§ **Work order**: Count the rows below that contain the word "help". Reply with the number only.
Segment Start: Record excerpts
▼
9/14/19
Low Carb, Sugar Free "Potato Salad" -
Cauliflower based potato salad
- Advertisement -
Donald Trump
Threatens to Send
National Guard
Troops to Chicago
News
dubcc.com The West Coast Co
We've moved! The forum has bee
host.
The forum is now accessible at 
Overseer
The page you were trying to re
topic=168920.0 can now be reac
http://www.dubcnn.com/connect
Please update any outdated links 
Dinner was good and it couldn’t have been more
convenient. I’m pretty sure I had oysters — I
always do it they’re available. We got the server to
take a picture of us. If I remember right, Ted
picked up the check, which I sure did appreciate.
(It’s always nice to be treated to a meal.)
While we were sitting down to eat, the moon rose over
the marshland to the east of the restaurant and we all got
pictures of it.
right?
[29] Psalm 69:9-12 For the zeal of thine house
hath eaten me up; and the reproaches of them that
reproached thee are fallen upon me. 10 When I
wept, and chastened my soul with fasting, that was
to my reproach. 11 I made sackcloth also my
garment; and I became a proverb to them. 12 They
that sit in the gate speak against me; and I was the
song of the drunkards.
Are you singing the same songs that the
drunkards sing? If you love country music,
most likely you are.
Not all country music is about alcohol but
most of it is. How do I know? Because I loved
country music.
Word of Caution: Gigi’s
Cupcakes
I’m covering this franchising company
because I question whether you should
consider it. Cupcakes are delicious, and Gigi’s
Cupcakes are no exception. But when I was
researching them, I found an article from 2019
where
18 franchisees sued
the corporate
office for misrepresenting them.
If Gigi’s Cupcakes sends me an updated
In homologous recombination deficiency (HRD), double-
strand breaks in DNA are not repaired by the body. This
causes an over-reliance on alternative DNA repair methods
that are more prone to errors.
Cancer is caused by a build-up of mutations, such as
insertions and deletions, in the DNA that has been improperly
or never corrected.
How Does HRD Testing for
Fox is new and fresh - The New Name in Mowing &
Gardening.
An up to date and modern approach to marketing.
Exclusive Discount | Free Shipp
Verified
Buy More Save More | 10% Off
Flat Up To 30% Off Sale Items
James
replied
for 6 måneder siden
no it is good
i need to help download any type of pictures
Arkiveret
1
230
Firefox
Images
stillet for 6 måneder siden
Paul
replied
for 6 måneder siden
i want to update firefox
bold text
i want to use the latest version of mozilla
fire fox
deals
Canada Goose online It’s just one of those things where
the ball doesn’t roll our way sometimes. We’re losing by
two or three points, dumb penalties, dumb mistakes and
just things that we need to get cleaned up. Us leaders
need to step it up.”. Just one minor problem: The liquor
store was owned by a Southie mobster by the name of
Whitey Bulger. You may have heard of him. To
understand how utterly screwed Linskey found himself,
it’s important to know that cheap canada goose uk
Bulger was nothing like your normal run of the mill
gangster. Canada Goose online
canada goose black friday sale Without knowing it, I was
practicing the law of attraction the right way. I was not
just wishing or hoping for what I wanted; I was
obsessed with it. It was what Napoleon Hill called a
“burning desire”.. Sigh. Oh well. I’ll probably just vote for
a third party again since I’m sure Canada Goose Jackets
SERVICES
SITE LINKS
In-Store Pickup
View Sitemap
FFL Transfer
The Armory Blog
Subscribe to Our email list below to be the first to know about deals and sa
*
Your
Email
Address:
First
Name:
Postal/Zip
Segment End: Record excerpts
Segment Start: Record excerpts
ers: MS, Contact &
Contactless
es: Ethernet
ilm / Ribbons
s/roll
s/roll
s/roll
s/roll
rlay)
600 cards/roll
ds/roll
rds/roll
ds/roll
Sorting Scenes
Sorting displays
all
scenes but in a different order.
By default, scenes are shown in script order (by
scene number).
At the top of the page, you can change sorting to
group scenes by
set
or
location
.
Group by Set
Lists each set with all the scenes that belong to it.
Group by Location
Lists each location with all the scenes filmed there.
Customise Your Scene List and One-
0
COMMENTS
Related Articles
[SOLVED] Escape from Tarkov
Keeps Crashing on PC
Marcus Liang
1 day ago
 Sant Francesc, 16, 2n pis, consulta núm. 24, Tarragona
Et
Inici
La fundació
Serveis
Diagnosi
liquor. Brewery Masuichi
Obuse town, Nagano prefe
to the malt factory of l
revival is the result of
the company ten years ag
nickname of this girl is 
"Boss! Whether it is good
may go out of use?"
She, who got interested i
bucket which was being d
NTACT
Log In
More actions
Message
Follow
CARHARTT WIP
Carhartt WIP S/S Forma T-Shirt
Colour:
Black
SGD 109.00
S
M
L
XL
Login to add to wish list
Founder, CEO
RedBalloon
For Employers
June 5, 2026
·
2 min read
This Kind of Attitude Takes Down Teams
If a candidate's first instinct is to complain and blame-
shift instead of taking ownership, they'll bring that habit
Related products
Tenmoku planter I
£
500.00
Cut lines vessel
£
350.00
Segment End: Record excerpts
Segment Start: Record excerpts
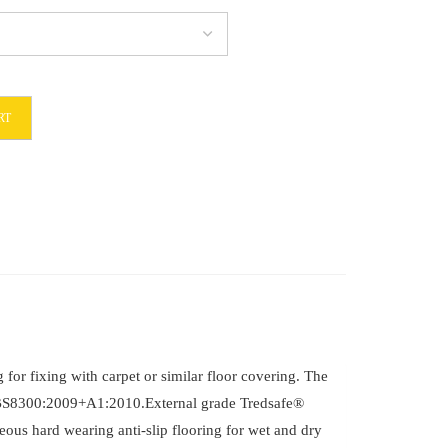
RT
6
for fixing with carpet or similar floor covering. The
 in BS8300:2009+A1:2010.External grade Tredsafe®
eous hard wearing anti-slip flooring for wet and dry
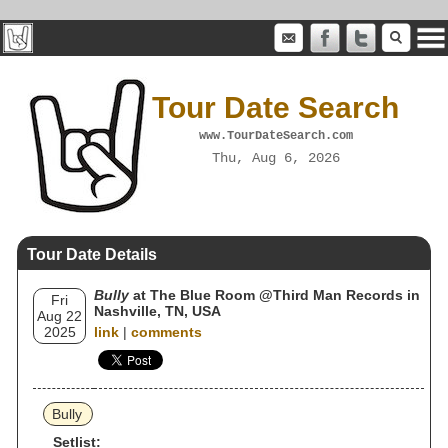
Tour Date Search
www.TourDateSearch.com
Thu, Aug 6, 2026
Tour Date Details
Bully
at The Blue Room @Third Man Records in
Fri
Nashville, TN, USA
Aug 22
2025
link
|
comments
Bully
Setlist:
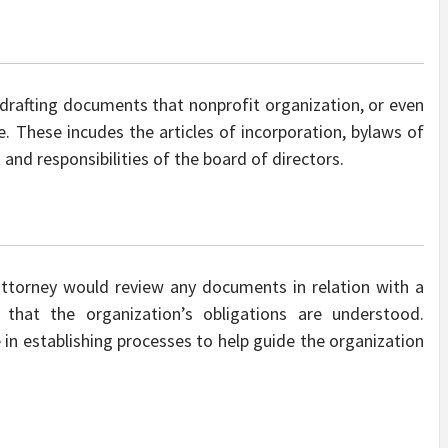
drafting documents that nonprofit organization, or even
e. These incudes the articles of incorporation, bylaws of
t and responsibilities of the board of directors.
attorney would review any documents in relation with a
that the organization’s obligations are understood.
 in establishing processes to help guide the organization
Segment End: Record excerpts
§ **Solution to the problem**: 2